Today feels hectic already as I have so much lined up for the day. But at the end of the day, I’ll probably be fine, so that’s alright. Let’s hope it continues to be a pleasant morning.
Day 3 of 365:
I skipped work today because I had exam preparations coming up. Life is about to get busy. I honestly hate studying, I just don’t think I’m cut out for academic excellence. But this is what everyone wanted me to do, so I’m doing it. It started out for everyone else, but now it’s something I’m doing for myself. Maybe when it’s done, I will feel less of a fraud and more accomplished. It’s a small one, but it sure as hell counts.
I’ve also been having the worst luck with sleep. How can something that is so simple be so difficult?

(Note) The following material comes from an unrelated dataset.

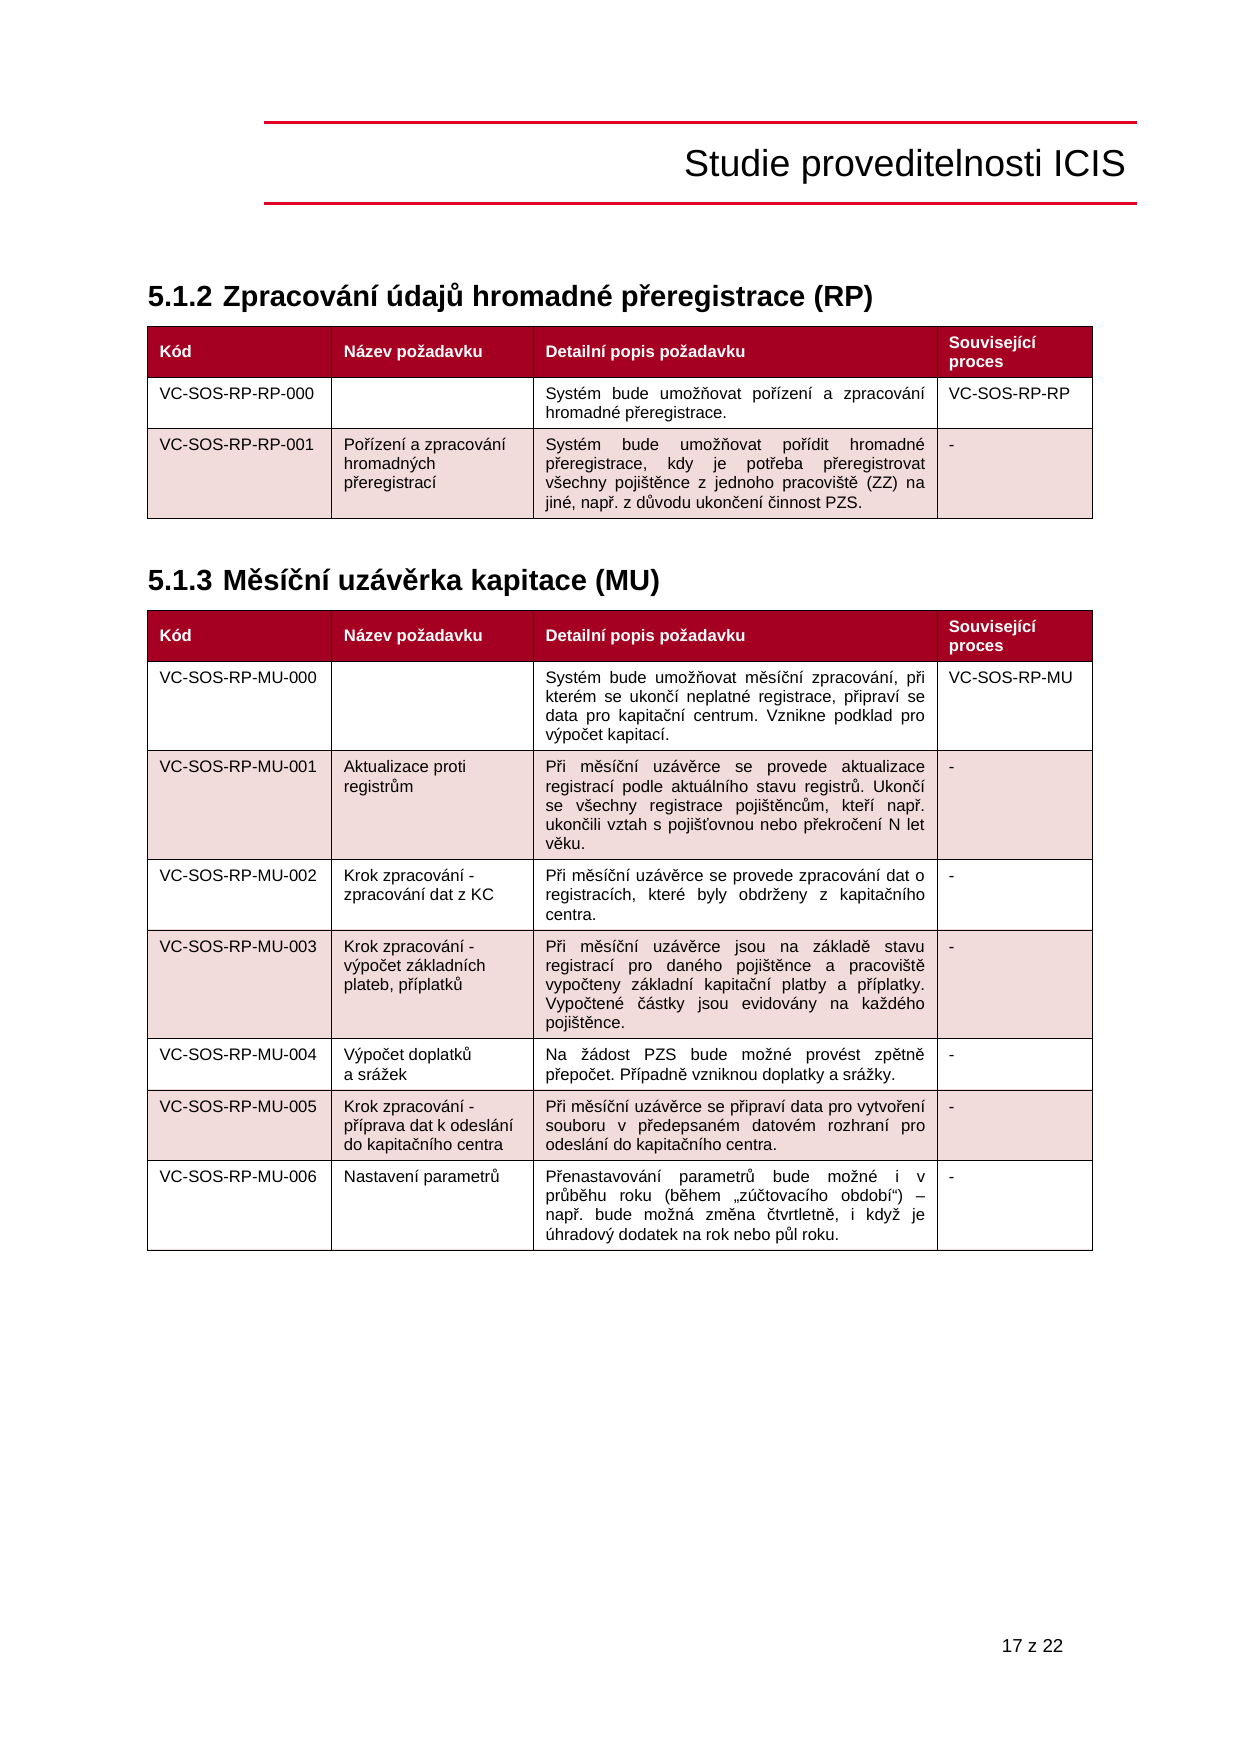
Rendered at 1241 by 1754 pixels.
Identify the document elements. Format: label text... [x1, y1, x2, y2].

That is insane; as if everything else wasn’t bad enough, sleep becomes a problem. It’s just unfair.
Day 2 of 365:
Today I aspire to be more productive, let’s see how that goes. Woke up super sleepy despite having been in bed since 11:30 p m. I finally fell asleep around 3 a.m. It’s just like that sometimes. Falling asleep is a bit of struggle some nights. Or maybe it was because I had a nap earlier.
Let’s see what today brings. Hopefully all things positive.
Also, cab drivers and their audacity. He refused to drop me infront of my office as he wanted to go the other way? How do men have this much audacity.
Day 1 of 365: Happy New Year 2023!
One of my resolutions for the year is to write daily mini blogs. Just as a way to connect with myself more.
So here goes the first one. Last night was absolutely amazing. I met a ton of new people and had the best, most surprisingly good time ever. Fireworks, dancing, massages, beaches, and sunsets. It couldn’t be more perfect.
The only thing that went wrong was that the DJ we were at forgot their stupid countdown, which meant I didn’t get to enjoy it, so when the fireworks went off, I was completely surprised, almost as if an entire year had passed without closure. But oh well. It’s been a great year. The last six months were the best they could be. It’s the most loved I’ve felt in so long. Hopefully many more years of that to come.
I’m looking forward to this year. To become a better version of myself, to build better relationships, to heal. To communicate better. I really will try; even if I don’t accomplish them, I will try my best. And that’s a start.